In a ground-breaking 1999 study demonstrating the critical factors underlying the phenomenon of “stupid,” psychologists Dunning & Kruger studied why large groups of people are incapable of understanding their own limitations. In essence, as they put it, “…if you’re incompetent, you don’t know you’re incompetent …”  People experiencing this problem are sometimes colloquially referred to as “sitting atop Mount Stupid.”  (Or as Forrest Gump famously put it, “Stupid is as stupid does.”  We can get a glimpse of this in the infamous annual “Darwin Awards.”) The Dunning-Kruger Effect states that the skills you need to produce a right answer are exactly the skills you need to recognize what a right answer is in the first place – and these people don’t have it.
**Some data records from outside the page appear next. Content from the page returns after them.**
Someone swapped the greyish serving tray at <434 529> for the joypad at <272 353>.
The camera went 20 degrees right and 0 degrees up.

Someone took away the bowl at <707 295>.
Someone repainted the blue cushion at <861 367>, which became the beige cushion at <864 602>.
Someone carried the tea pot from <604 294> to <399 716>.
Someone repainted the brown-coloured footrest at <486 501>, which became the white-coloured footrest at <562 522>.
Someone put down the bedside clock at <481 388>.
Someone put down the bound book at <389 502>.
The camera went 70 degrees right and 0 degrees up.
Applying that to politics, we do have a large group of educated voters in the United States.  These people have political knowledge; they know what they know and don’t know; they seek out facts, they know what facts are and have the will and ability to discern when alleged “facts” are false.  They are capable of rational analysis, and come to a position for or against something or someone based on that fact-filled, rational discernment process.  Yet that same process might lead one educated person to reach a different conclusion from another.  That’s OK because new facts or revised assumptions might also persuade them to reevaluate their positions and change their minds.  That’s what the intellectual and scientific process is all about.
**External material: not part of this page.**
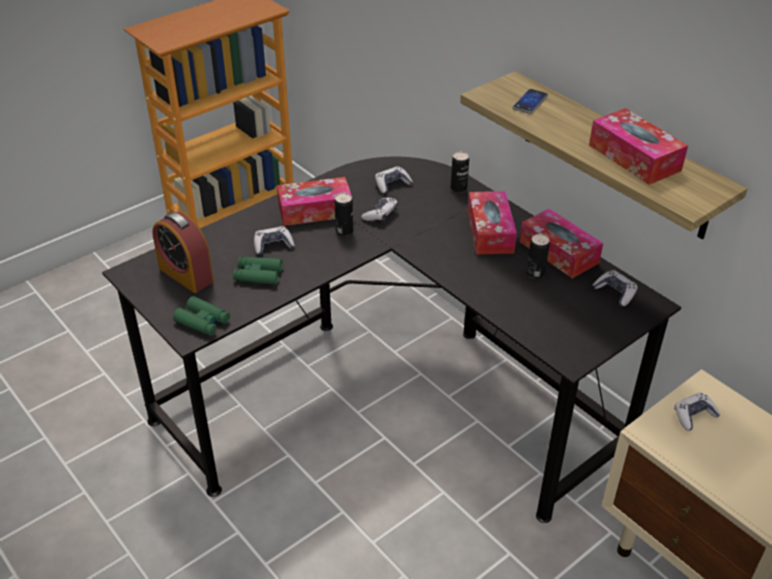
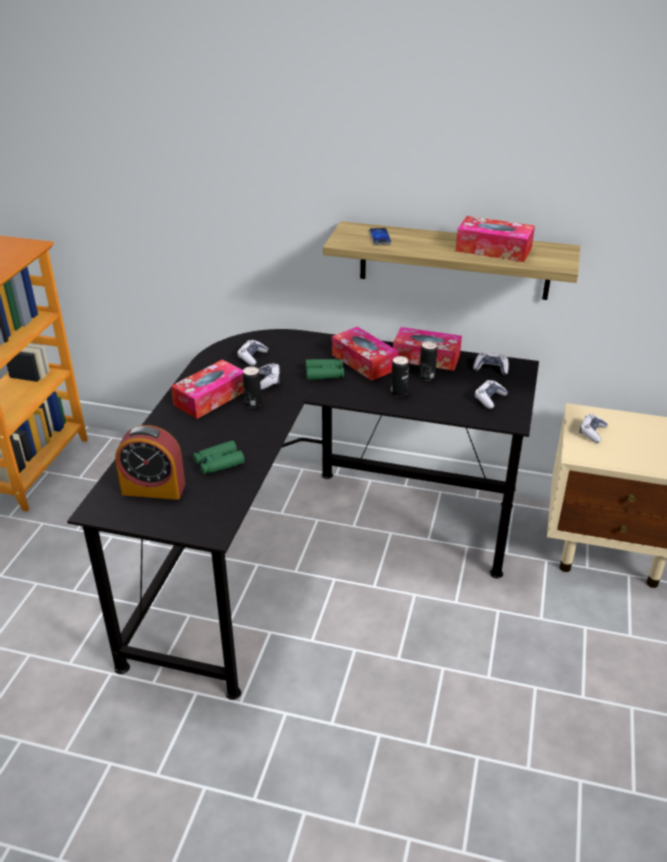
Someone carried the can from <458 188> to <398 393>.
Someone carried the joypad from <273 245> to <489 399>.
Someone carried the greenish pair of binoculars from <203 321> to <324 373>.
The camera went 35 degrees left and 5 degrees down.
We also have the politically ignorant people.  These people have limited political knowledge, are easily confused by too much detail or have difficulty discerning factual statements from conjecture and unfounded accusations. It is hard for them to understand complex issues or comprehend complicated solutions.  But they are aware that they don’t have all the information and they seek it.  They want and need to be reassured by educated and factually-informed sources in simple, easy-to-understand terms that will help them make their decisions on issues. That simple, easy-to-understand requisite means that they can more easily be persuaded – or duped or even cajoled – into making choices by simple, well-crafted messaging.  (Candidate Trump won, in large part, because he knew exactly how to refine his messages in simple terms that would resonate with this group of voters in the 2016 election. Candidate Clinton never did figure out how to do this.)

Then sadly, there are the virtually irredeemably stupid people.  This group also includes racists and the full spectrum of fanatics, conspiracy theorists and hate-filled anarchists.  They have little or no knowledge of facts and do not even know the opinions they hold are based on falsehoods that they have accepted as true because they are unable to discern factual statements from conjecture and unfounded accusations. 

The irredeemably stupid are not capable of logical analysis and are taken in by spurious ideology and conspiracy theories that cannot withstand even the most basic rational critique but which instead appeal viscerally to their emotions.  There is no intellectual or empathetic component to their consciousness. There is only primitive gut-level yearning for an over-simplified solution to an over-simplified problem because of the underlying suspiciousness that “complexities” only obfuscate the truth from them.  Ironically, they are correct, but not for the reasons they suspect. 

And despite their frequent bravado, these irrational simpletons are really just sheep – sheep primed for the right orator to mobilize them to his or her own ends.  It is the objective writ large in every presumptive dictator’s playbook.  


So what is it we need to be grateful to Mr. Trump for?  It is not the knowledge that these three groups exist in America – that was already widely known. But, at least for the educated group, Mr. Trump has exposed – and inarguably proven – that these other two groups are vastly bigger and more widespread than they ever imagined.  Worse, the irredeemably stupid themselves now know this and feel empowered.  Going forward, then, the educated among us can ignore this invaluable insight from Mr. Trump only at their own peril – and that of our country.  For this, and for exposing the fragility of our American democracy, we owe a debt of gratitude to Mr. Trump.